▶ [REQUESTS]
1) Do the following statements agree with the tribute to Gwynn Williams? Answer yes or no for each, quoting the deciding words from the text. (a) Gwynn was a graduate of Oxford University. (b) Gwynn was the retired pastor of the Welsh speaking Evangelical Church in Cardiff. (c) The National Eisteddfod of Wales was held in Mold when the writer was around 11 years old.
2) What does the tribute to Gwynn Williams state on each of these points?
(a) On what date did Gwynn go to be with his Lord?
(b) What was his subject when he preached at the evening service during the National Eisteddfod in Mold?
(c) What did he preach on at the EMW Welsh language summer conference?
3) Can you write out the part of the tribute to Gwynn Williams that opens with the words "When I was around" and closes with "would be glorious!", swapping "car" for "van"?

▶ [SELECTED PASSAGE]
On the 30th September, the Revd Gwynn Williams (1945-2018), former council member of Union School of Theology, went to be with his Lord. Gwynn was the retired pastor of the Welsh speaking Evangelical Church in Cardiff and an active part of the Evangelical Movement of Wales (EMW). I had the privilege of sitting under Gwynn’s ministry on numerous occasions and working alongside him on various committees. Personally, he encouraged and equipped me for church ministry, and many others too.
It seems to me that Gwynn made a conscious decision to give himself to three things. Firstly, he gave himself to the ministry of the word. As a graduate of Cambridge University, he could have done many things, but he felt called to preach the word and that is what he did. In season and out, he consistently opened the Bible and preached the gospel. I can vividly remember his sermons and training sessions. Secondly, he gave himself to Wales. There is no doubt that Gwynn was a great preacher who could have left Wales to minister anywhere, but he gave himself to his own land. Preaching in Welsh, Gwynn presented the gospel to generations of young families, students and new believers. He gave an enormous amount of energy and time to national movements including EMW and UCCF and tirelessly travelled to meetings. Thirdly, he gave himself to the local church. Gwynn never let his national responsibilities take the place of his local church role. Week by week he opened the word and his heart to the church. He loved his people, and his people loved him.
I asked two former Union students who also served as assistants to Gwynn to share some recollections of serving alongside him.
“Are you enjoying your work?” That was a question I was often asked as I trained under the guidance of the Rev. Gwynn Williams in the Welsh Evangelical Church in Cardiff. “Yes, I am..”, but I would always add, “what I’m enjoying the most is listening to Gwynn preach.” Indeed, that had been the case throughout my whole life. Gwynn faithfully preached the comfort, the challenge and the sheer joy of the gospel.
When I was around 11 years old, I recall the National Eisteddfod of Wales was being held in Mold. As it does today, the Evangelical Movement of Wales sought to witness to fellow Welsh speakers. Gwynn was preaching in the evening service and his subject was the cross. I can vividly remember crying in our car after the service – amazed that nails were driven through the Lord Jesus’ wrists and feet to deal with my sin. Take another instance: What do you do with an adolescent boy who’s in the middle of the angst of puberty? Well, you take him to the EMW welsh language summer conference to listen to Gwynn Williams preach on Heaven! As Gwynn preached, I listened as a disgruntled, confused teenager. I didn’t understand what on earth was going on within me, but realised where I would end up, and Heaven would be glorious!
Little did I know that I would have the privilege of learning the ropes of ministry from Gwynn. Gwynn passionately believed in theological study, for how else was a pastor to protect his people from the heresies of the day? But for Gwynn preaching and pastoring were not merely academic. No, the ministry was for the glory of God and the benefit of Christ’s church. The Saviour’s heaven, that Gwynn preached so faithfully, is now his experience. I, amongst many others, will be eternally grateful for the way God used Gwynn in our lives.”

▶ [SUPPLIED INFORMATION]
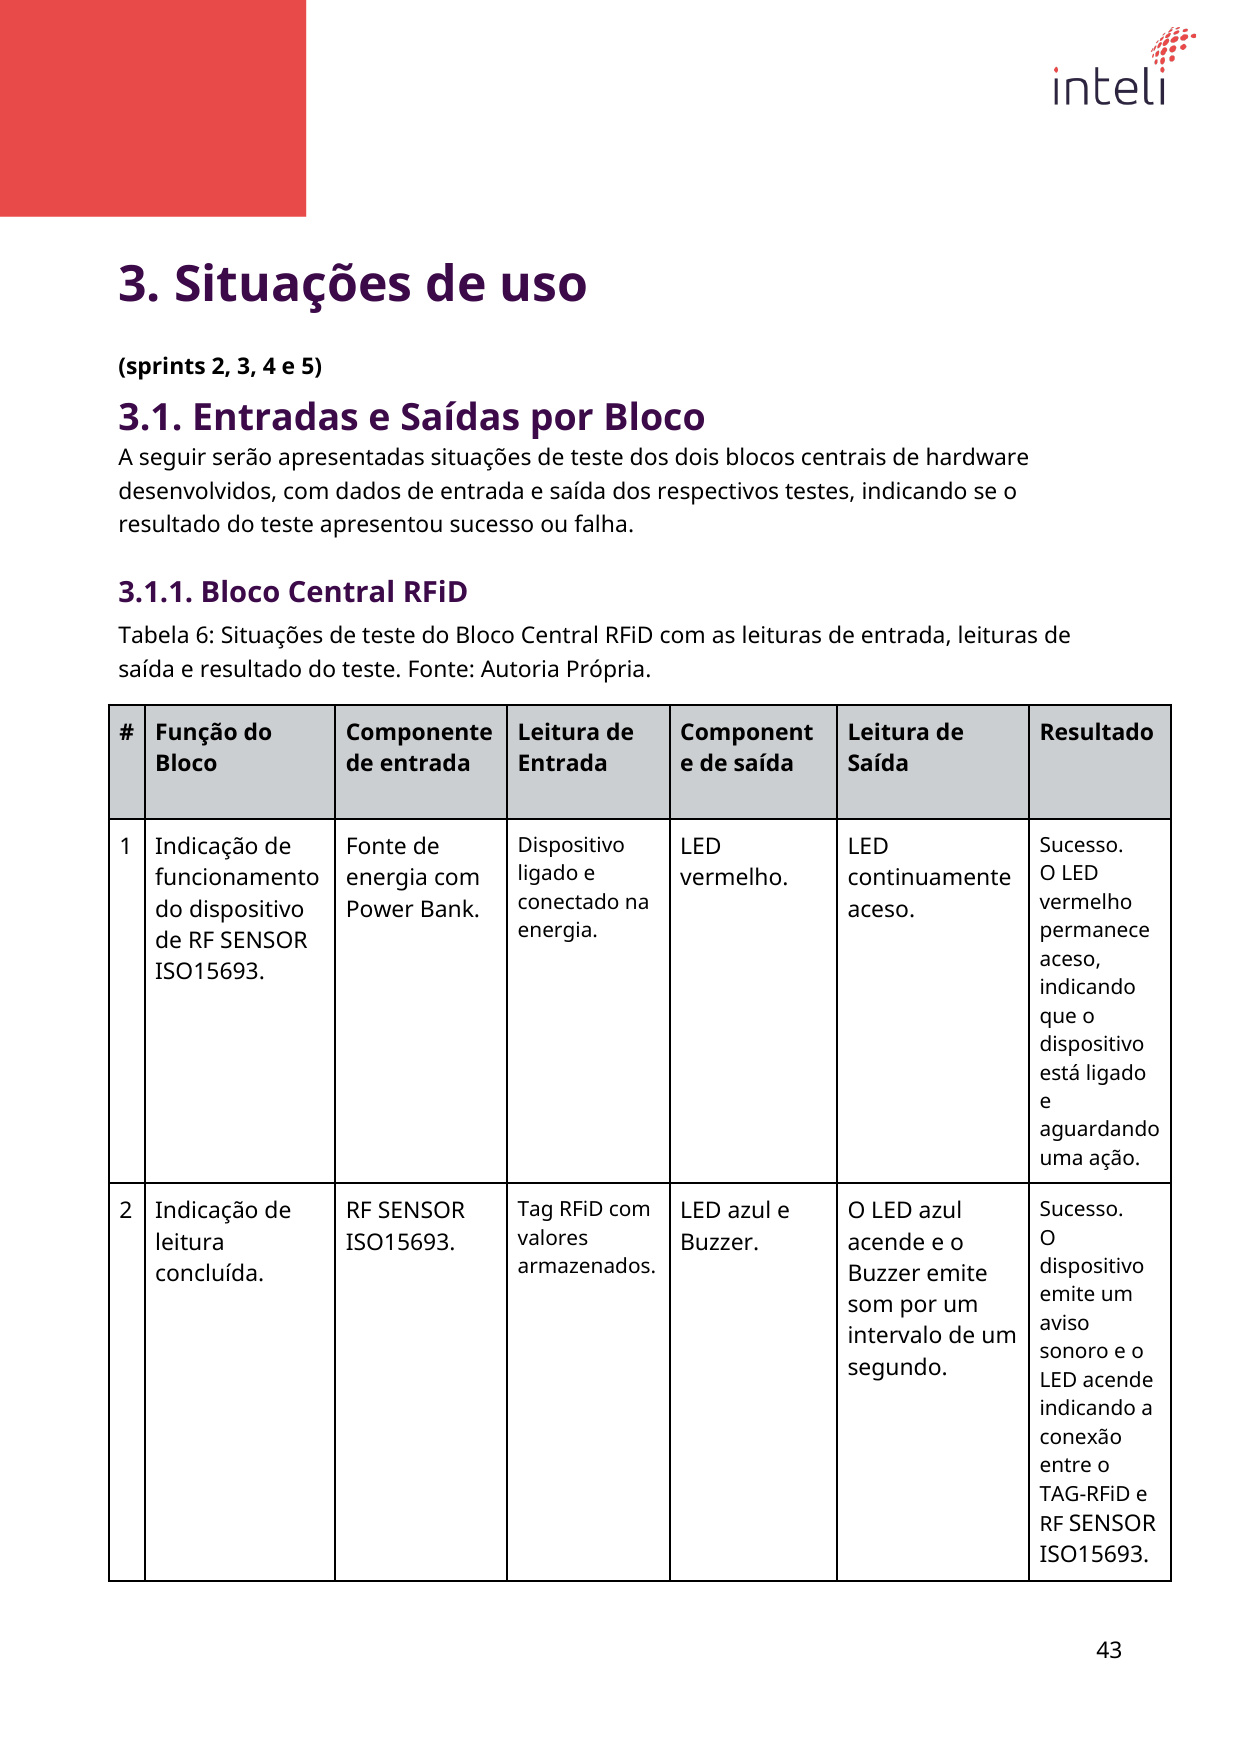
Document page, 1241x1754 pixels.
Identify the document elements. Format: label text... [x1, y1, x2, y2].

▶ [THE RESULTS]
1)
(a) No: "As a graduate of Cambridge University"
(b) Yes: "Gwynn was the retired pastor of the Welsh speaking Evangelical Church in Cardiff"
(c) Yes: "When I was around 11 years old, I recall the National Eisteddfod of Wales was being held in Mold."

2)
(a) The 30th September
(b) The cross
(c) Heaven

3)
When I was around 11 years old, I recall the National Eisteddfod of Wales was being held in Mold. As it does today, the Evangelical Movement of Wales sought to witness to fellow Welsh speakers. Gwynn was preaching in the evening service and his subject was the cross. I can vividly remember crying in our van after the service – amazed that nails were driven through the Lord Jesus’ wrists and feet to deal with my sin. Take another instance: What do you do with an adolescent boy who’s in the middle of the angst of puberty? Well, you take him to the EMW welsh language summer conference to listen to Gwynn Williams preach on Heaven! As Gwynn preached, I listened as a disgruntled, confused teenager. I didn’t understand what on earth was going on within me, but realised where I would end up, and Heaven would be glorious!